By the time 2016 ended, every artistic effort was either a statement on the year or perceived as one. And it is still bearing fruit. On his third LP as Blanck Mass, Benjamin John Power says his muse was “a year teeming with anger, violence, confusion and frustration”.
In 2012 it had felt so right when three Fuck Buttons songs were used in the London Olympics’ opening ceremony. The music of the Bristol duo (of which Power was half) was similarly athletic; a fast-paced blur of fully flexed noise.
World Eater, too, seems suited to sports rather than music stadiums. It begins with the music box pirouettes of “John Doe’s Carnival of Error” then tears off the tutu as a thumping bass drum takes over. No breather needed, it hands the baton to “Rhesus Negative”, which starts sprinting for gold. Which the song would no doubt win were the medal awarded for nine radiant and relentless minutes of beats, noise and electronic power chords that manage to sound both vast and crazily compressed with Psalm 69-era Al Jourgensen rasping away on vocals.

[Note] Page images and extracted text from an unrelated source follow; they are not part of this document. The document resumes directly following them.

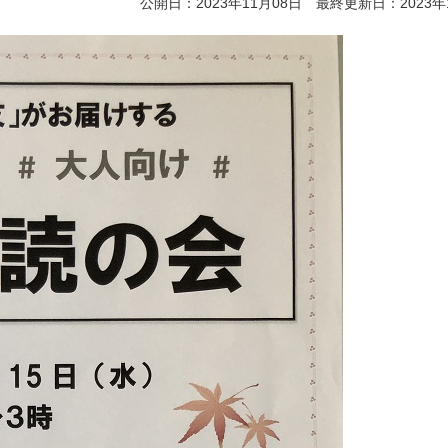
公開日：2023年11月08日 最終更新日：2023年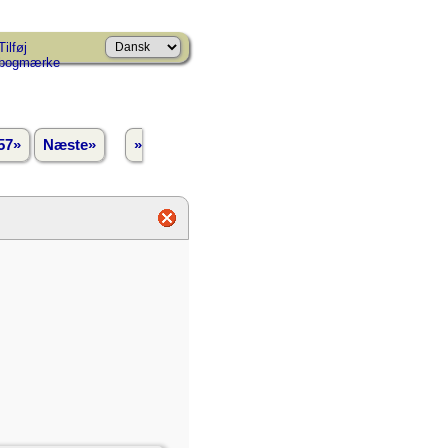
Tilføj
bogmærke
57»
Næste»
»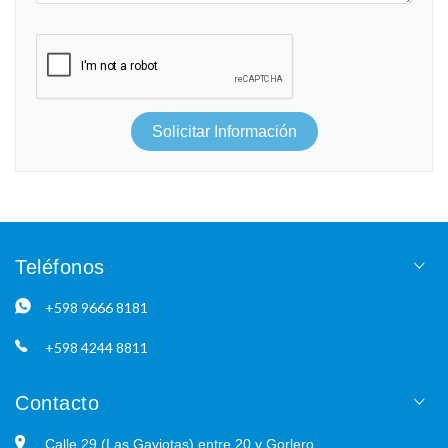
Solicitar Información
Teléfonos
+598 9666 8181
+598 4244 8811
Contacto
Calle 29 (Las Gaviotas) entre 20 y Gorlero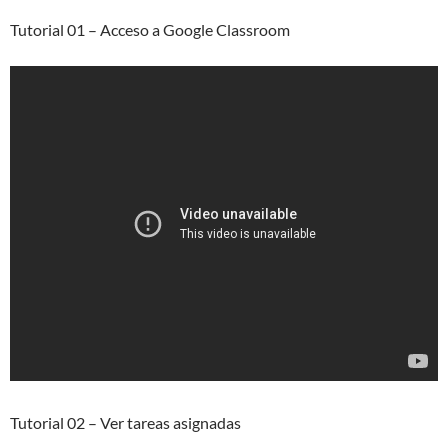
Tutorial 01 – Acceso a Google Classroom
Tutorial 02 – Ver tareas asignadas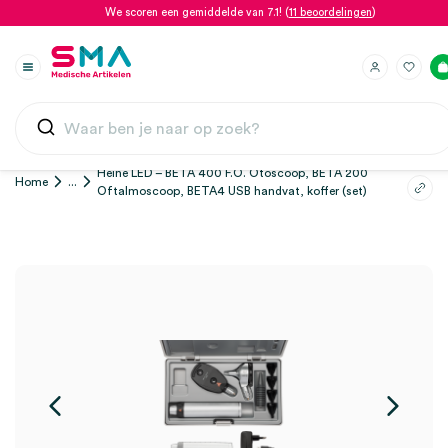
We scoren een gemiddelde van 7.1! (
11 beoordelingen
)
Heine LED – BETA 400 F.O. Otoscoop, BETA 200
Home
...
Oftalmoscoop, BETA4 USB handvat, koffer (set)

Yet often it seems Power doesn’t know quite what to do with the deliciously mangled sounds he dredges from his gear so he just keeps making them until a good song feels overlong. The choral samples that open “Silent Treatment” herald something more celestial than the interesting but rather aimless collage that follows. Thus, appreciating World Eater as a backdrop for feats of superhuman fitness helped me to enjoy what are fairly repetitive songs. The exception, because it is a medley, is “Minnesota/Eas Fors/Naked”, which segues with the seamless ease of Australian jazz trio The Necks from noise to ambience to a New Romantic outro someone should slow dance Molly Ringwald around a room to.
As for Power’s intention to reflect last year’s mess, only time will tell which albums will ring out as genuine artefacts and which will roar full of sound and fury, signifying nothing.